Та самая, ничуть не изменившаяся Зоя, с неожиданно обиженным и настороженным лицом, оглянувшись на его крик, ответила ему:
– Что Вам надо?! Как Вам не стыдно, вы мне в отцы годитесь, а пристает!
Имя мое откуда-то узнали, странно.
Тут Михаил рассмотрел, что её ромашки – не букет, а какой-то почерневший веник из увядших ромашек.
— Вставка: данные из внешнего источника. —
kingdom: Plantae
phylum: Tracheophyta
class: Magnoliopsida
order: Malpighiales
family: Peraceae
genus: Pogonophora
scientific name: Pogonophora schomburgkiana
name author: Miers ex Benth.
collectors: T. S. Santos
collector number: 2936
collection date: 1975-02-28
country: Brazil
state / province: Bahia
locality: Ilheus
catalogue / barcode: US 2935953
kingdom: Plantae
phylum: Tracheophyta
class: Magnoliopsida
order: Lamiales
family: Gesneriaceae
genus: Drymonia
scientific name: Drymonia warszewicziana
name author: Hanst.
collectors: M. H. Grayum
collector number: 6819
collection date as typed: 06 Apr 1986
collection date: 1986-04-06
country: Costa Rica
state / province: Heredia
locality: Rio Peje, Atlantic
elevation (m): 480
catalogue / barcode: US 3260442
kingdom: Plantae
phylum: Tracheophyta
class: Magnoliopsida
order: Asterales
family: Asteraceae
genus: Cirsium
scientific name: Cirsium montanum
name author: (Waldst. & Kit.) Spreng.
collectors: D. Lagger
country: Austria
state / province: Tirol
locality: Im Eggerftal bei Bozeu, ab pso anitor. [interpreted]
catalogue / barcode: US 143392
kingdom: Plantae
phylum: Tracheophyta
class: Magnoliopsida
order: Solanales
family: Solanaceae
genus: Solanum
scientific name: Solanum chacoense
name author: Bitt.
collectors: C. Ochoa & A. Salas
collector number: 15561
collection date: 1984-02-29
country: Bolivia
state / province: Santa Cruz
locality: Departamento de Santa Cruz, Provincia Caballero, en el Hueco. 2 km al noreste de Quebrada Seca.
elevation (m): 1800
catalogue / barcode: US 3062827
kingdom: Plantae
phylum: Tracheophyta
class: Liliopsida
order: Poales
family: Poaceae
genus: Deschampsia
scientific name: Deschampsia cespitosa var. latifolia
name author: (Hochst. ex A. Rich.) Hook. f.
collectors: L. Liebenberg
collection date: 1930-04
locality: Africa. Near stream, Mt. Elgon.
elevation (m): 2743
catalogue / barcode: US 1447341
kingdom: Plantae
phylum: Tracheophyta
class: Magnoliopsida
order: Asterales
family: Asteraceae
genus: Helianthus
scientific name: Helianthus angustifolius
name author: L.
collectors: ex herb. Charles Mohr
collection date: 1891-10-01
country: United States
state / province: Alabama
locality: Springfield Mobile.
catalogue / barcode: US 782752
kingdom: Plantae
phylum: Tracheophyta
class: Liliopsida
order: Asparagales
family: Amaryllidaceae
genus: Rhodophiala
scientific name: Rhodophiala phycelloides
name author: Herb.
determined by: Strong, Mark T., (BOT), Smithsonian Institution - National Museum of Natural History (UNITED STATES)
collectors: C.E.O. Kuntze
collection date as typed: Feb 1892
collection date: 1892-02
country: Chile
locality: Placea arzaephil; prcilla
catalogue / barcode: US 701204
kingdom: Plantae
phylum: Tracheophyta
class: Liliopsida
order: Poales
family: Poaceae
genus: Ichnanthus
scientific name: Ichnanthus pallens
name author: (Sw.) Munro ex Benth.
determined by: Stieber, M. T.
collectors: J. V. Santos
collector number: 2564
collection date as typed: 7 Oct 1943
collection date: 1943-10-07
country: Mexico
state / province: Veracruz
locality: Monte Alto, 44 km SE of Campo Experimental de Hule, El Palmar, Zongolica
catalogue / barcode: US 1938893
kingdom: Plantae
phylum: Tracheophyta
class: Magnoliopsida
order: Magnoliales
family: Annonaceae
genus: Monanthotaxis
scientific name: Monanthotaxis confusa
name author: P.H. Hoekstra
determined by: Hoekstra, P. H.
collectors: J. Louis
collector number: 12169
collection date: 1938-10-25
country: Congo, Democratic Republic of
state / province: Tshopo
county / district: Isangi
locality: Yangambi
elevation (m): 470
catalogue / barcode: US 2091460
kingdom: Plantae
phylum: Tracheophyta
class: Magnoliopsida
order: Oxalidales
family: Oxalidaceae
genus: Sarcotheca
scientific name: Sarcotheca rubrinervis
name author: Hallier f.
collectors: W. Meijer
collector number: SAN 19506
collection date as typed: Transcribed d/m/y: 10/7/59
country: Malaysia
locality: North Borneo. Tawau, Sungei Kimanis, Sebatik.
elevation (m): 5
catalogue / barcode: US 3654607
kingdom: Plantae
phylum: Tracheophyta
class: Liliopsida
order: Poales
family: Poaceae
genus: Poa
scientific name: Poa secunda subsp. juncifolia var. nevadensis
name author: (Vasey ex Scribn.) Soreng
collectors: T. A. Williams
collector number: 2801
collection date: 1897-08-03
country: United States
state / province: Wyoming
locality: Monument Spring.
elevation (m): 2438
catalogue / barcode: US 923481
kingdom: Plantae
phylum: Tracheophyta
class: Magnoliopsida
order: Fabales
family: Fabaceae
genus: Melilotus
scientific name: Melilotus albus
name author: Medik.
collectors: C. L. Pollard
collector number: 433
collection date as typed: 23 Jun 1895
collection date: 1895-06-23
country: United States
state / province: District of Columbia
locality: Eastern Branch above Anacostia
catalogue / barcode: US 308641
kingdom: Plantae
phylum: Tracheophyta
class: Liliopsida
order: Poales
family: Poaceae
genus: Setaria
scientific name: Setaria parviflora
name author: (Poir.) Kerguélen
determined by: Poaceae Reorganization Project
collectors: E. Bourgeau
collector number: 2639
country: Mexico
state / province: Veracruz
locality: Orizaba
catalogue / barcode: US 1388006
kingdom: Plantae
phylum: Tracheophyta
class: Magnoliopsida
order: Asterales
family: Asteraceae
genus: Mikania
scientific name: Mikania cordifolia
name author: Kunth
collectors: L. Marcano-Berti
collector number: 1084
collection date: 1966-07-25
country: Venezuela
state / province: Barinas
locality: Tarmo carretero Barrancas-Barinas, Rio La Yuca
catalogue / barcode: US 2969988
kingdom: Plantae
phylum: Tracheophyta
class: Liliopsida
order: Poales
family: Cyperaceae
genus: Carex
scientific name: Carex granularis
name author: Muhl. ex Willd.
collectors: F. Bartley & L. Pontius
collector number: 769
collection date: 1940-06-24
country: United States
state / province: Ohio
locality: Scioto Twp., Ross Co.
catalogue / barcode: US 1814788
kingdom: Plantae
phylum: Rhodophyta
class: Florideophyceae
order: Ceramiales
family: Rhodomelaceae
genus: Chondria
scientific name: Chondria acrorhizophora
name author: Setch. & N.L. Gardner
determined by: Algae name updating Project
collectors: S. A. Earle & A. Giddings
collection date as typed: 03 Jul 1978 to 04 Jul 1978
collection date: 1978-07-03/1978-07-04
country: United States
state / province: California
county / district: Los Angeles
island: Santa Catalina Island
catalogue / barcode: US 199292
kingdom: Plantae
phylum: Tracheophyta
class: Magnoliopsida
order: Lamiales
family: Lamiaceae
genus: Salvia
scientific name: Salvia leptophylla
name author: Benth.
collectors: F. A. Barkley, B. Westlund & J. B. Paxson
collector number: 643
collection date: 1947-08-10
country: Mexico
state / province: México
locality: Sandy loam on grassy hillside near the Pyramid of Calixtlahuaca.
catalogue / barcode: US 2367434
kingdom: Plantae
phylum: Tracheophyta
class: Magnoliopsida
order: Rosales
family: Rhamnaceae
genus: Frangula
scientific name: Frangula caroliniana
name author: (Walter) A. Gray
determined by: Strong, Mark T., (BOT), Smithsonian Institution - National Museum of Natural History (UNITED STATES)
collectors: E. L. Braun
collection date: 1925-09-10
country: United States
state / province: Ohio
А он и купил именно такой, который и она в тот день прижимала к себе, стоя на перроне в ожидании их встречи. И он протянул ей эти свежие, чудесные ромашки, почти прошептав:
– Зоинька, твои ромашки увяли. Вот возьми. Ты не узнаешь меня? Я Миша, твой Миша.
Всматриваясь в него, Зоя, задумалась и ответила:
– Странно…Человека, которого я здесь встречаю, тоже зовут Миша. Но. Вы, извините, я занята! Я тут встречаю человека.
Михаил, понимая, что все без надежно , и разобраться со всем этим нереально, замер, любуясь молодой и прекрасной Зоей. Стоял и улыбался, любуясь этой милой девушкой. Подошел поезд. И вагон остановился, как раз напротив. Он повернулся и вошёл в вагон. И так же, как тогда, молча прощаясь, смотрел и насмотреться не мог на Зою из вагона отъезжающего поезда.
Как и тогда, покорно по расписанию отъезжающего от перрона Нижнего Ломова.
Михаил, сидя на скамейке под зонтом, до мелочей вспоминал эту странную историю. И, как в детстве летом, не желая выходить на берег из теплой речной воды, он мысленно всё цеплялся за милые сердцу детали. Он вспоминал Зою. Её молодые изящные руки, держащие увядшие стебли старого букета. Как ветерок, шатающийся по станции, взметал её вьющиеся, тонкие светло-русые волосы. То же платье, и взгляд светло серых задумчивых глаз. Но сквозь эту реальность доносилась всё громче брань его жены Нины, всё так же, терпеливо стоящей на балконе. Соседи выходили из подъезда на работу. Кивком головы, с пониманием приветствуя его возвращение в родной Ругачёв. Стараясь, сохраняя нейтралитет, делая вид, что не слышат Нининой брани в его адрес, спешили на работу.